(DATA SHOWN begins)

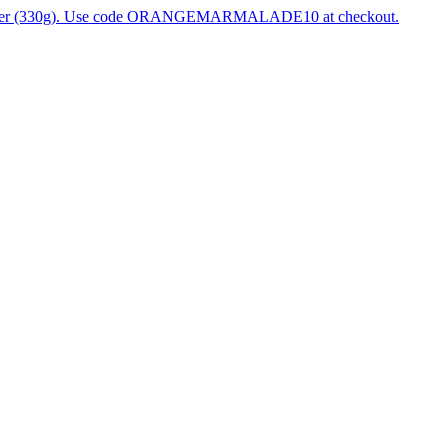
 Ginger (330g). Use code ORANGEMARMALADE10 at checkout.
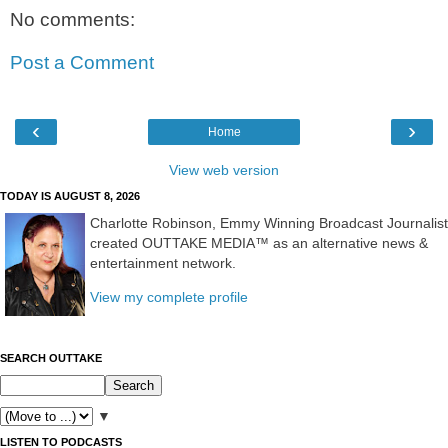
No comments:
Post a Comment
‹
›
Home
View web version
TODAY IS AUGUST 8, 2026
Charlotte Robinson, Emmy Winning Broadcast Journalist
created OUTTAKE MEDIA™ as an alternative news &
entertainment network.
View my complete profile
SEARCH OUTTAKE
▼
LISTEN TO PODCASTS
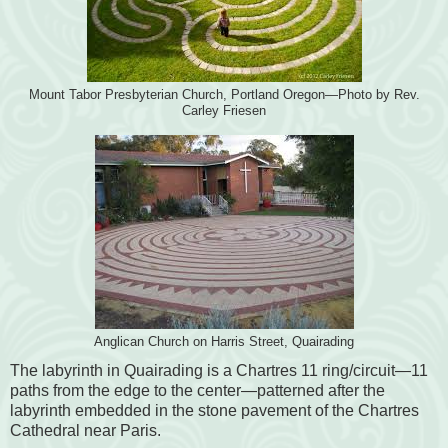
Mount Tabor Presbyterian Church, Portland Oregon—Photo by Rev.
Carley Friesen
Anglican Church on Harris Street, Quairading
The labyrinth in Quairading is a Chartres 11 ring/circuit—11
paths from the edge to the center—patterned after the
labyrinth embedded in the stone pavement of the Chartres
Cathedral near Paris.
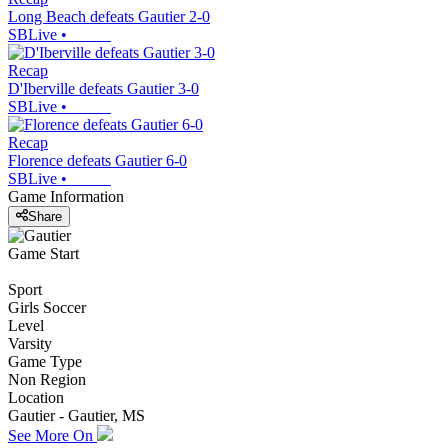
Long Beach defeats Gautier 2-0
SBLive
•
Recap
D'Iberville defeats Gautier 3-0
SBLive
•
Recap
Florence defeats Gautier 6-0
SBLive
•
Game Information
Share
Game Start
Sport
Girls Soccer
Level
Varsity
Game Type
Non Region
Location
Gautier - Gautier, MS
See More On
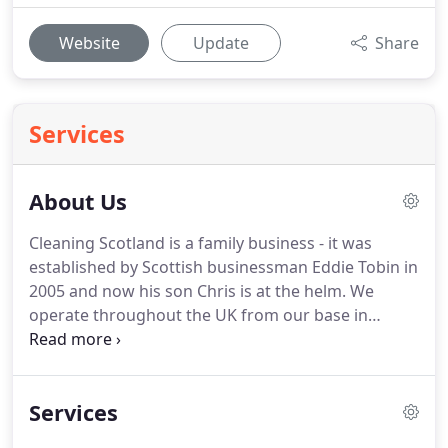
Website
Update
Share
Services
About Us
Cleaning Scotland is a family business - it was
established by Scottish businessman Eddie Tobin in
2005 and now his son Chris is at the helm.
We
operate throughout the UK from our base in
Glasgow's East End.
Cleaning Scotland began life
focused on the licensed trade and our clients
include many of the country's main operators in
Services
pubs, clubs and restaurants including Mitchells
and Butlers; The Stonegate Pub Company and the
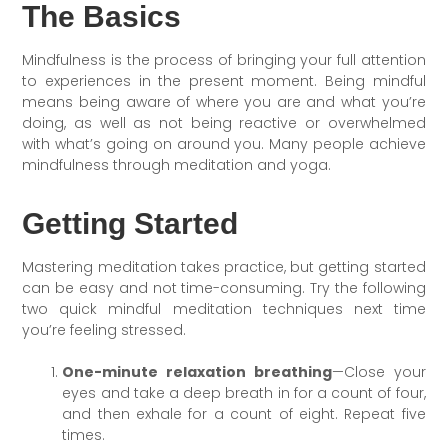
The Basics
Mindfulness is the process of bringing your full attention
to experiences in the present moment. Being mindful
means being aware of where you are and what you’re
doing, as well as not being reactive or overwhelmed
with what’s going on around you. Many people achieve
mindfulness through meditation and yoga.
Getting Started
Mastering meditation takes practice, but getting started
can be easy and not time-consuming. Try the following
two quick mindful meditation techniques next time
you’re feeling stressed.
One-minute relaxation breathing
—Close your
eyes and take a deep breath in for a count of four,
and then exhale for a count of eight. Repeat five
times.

(DATA SHOWN ends)
(DATA SHOWN begins)

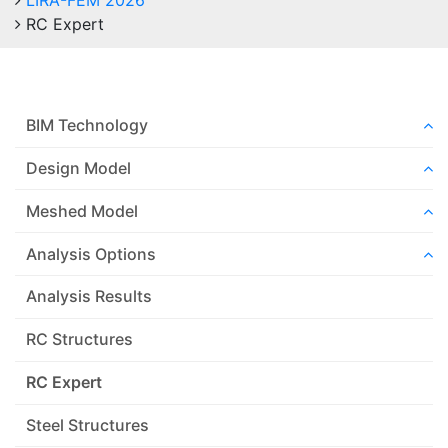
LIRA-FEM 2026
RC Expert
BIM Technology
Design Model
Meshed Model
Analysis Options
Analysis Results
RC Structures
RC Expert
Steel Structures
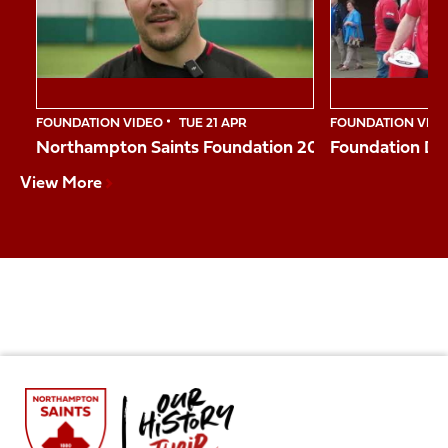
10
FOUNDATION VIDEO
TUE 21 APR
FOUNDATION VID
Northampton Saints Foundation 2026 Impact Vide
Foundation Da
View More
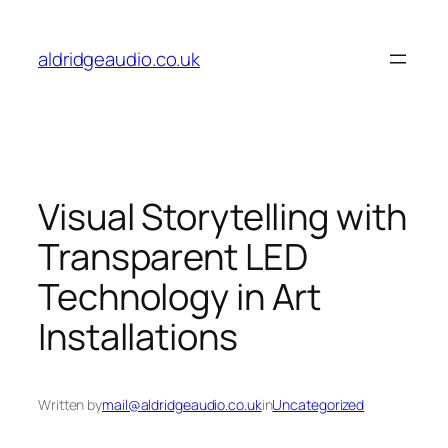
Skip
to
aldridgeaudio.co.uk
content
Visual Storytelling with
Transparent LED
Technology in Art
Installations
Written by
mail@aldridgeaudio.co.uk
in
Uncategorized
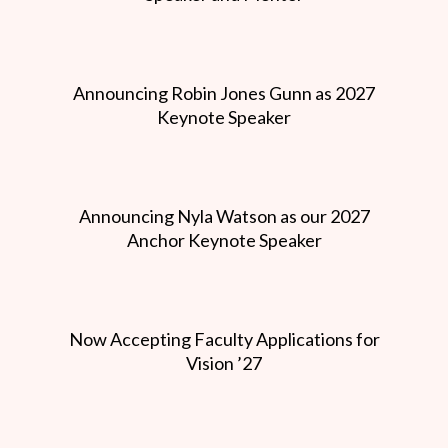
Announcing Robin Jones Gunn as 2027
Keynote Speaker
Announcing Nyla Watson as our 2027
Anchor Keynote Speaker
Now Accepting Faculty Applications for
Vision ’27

(DATA SHOWN ends)
(DATA SHOWN begins)

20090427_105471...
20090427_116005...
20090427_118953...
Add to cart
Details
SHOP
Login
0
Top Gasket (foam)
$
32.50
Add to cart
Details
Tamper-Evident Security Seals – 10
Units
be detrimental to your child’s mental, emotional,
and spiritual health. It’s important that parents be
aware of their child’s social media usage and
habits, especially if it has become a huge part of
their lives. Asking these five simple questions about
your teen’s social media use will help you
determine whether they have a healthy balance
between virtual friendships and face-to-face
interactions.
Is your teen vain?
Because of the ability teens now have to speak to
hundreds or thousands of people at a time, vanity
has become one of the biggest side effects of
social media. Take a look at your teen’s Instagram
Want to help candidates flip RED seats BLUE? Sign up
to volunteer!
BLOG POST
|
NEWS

(DATA SHOWN ends)

**YOUR TASK:**
Please give the stretch of the items from the line containing "Mount Tabor Presbyterian" through the line containing "labyrinth embedded in" again, swapping "paths" for "routes" and leaving everything else unchanged. Return only those lines.

**EXERCISE OUTPUT:**
Mount Tabor Presbyterian Church, Portland Oregon—Photo by Rev.
Carley Friesen
Anglican Church on Harris Street, Quairading
The labyrinth in Quairading is a Chartres 11 ring/circuit—11
routes from the edge to the center—patterned after the
labyrinth embedded in the stone pavement of the Chartres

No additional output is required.